Existe um discurso sobre Santa Catarina que circula com frequência em debates políticos nacionais: o estado como modelo de desenvolvimento, de gestão pública eficiente, de qualidade de vida superior. Os indicadores são reais — Santa Catarina tem IDH acima da média nacional, baixas taxas de desemprego, economia diversificada.
Mas toda narrativa de sucesso tem contexto. E o contexto do "modelo catarinense" é mais complexo do que a versão simplificada sugere.
A herança da colonização europeia
Santa Catarina foi colonizada predominantemente por imigrantes alemães e italianos no século XIX, que trouxeram capital, técnicas produtivas e redes de solidariedade que criaram vantagens iniciais significativas. Esse ponto de partida diferente de outros estados brasileiros explica parte do diferencial de desenvolvimento — mas raramente é mencionado quando o "modelo catarinense" é apresentado como replicável.
Não é possível exportar o modelo sem exportar o contexto histórico que o tornou possível. E esse contexto inclui aspectos que não são reproduzíveis por decreto — como a distribuição fundiária mais equânime que resultou da colonização por pequenos proprietários, em contraste com a concentração fundiária que caracteriza outras regiões do Brasil.
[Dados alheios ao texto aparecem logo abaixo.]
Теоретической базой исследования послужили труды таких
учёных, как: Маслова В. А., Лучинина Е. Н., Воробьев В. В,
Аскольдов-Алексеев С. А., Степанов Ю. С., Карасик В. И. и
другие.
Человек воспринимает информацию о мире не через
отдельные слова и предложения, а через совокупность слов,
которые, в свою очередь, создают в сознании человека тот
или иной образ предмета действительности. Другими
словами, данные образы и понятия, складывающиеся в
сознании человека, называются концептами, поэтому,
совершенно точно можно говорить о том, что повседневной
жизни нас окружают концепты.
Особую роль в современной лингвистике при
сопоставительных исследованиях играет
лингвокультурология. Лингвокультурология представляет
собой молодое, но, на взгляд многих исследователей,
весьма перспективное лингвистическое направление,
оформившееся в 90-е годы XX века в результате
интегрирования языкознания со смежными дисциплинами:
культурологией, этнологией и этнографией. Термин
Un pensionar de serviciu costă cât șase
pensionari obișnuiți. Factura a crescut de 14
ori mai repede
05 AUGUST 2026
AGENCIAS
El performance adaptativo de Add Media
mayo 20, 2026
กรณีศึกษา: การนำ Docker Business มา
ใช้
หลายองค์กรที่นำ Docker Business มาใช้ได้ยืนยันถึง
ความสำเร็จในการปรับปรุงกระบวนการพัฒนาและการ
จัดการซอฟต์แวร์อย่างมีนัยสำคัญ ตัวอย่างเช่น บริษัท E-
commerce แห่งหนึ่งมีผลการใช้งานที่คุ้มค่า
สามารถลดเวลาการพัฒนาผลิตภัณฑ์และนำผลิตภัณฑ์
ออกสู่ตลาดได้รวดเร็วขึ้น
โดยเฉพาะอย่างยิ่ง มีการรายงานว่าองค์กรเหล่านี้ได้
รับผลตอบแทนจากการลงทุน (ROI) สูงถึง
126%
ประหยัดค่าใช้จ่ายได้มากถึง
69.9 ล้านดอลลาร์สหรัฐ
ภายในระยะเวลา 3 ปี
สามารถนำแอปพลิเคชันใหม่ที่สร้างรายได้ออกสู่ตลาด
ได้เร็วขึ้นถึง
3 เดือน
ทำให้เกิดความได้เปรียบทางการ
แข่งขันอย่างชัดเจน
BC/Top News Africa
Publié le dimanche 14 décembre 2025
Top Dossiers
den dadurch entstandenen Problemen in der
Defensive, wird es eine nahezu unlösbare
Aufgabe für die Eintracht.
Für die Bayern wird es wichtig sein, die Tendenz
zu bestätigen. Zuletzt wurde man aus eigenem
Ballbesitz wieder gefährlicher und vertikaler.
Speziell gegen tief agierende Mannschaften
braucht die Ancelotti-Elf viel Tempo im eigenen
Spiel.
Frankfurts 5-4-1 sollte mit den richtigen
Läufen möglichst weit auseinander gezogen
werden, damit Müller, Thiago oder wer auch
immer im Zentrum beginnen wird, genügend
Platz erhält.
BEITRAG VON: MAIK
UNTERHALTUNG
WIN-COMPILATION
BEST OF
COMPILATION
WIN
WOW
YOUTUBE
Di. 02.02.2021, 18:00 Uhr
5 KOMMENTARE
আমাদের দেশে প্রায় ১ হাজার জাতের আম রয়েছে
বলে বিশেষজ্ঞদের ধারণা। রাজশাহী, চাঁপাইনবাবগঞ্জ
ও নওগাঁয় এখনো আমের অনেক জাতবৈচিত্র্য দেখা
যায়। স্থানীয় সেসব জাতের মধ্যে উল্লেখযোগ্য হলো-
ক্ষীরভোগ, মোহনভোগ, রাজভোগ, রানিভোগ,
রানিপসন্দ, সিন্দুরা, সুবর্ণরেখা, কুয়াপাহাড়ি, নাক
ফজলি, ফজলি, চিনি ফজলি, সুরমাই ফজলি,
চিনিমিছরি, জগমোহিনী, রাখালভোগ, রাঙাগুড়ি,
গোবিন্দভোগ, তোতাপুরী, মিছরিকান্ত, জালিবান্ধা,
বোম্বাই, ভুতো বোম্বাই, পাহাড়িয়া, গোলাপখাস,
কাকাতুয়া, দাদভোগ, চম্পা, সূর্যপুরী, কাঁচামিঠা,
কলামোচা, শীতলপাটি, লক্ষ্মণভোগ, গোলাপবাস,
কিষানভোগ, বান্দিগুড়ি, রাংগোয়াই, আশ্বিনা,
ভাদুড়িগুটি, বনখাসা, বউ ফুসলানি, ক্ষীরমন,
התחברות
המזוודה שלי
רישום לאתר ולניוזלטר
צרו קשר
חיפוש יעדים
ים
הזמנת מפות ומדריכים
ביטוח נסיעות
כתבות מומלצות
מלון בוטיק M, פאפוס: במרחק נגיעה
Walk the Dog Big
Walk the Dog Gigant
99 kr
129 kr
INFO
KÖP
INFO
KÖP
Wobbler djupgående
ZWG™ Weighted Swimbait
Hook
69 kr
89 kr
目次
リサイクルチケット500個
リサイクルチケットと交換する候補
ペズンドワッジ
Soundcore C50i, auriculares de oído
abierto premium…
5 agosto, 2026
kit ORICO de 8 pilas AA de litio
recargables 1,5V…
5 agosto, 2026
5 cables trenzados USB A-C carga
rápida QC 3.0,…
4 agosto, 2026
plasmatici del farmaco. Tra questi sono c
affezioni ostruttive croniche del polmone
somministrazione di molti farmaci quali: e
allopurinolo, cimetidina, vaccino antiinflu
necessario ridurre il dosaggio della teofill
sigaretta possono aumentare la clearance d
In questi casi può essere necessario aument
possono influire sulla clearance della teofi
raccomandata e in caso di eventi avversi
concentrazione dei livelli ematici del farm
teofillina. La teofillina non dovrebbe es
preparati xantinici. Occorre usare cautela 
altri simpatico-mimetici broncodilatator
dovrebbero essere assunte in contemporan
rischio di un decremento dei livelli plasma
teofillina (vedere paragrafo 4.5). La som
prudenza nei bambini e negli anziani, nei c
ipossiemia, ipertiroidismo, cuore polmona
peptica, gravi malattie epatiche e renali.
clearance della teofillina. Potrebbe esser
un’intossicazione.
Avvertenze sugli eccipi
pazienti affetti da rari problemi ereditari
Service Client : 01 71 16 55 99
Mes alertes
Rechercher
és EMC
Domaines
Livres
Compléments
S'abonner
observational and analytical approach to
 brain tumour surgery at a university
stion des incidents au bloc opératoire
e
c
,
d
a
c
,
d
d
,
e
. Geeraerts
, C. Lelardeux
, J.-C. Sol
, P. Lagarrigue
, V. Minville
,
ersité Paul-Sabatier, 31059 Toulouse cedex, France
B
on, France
O que o modelo não resolveu
Os bons indicadores médios de Santa Catarina obscurecem desigualdades internas significativas. O oeste do estado, com sua economia agroindustrial, tem realidades muito diferentes do litoral turístico. As populações indígenas e quilombolas do estado têm indicadores socioeconômicos muito abaixo da média estadual.
O "modelo catarinense" funciona bem para quem está no centro da economia formal do estado. Para quem está nas margens — geográficas, econômicas ou sociais —, a experiência é diferente.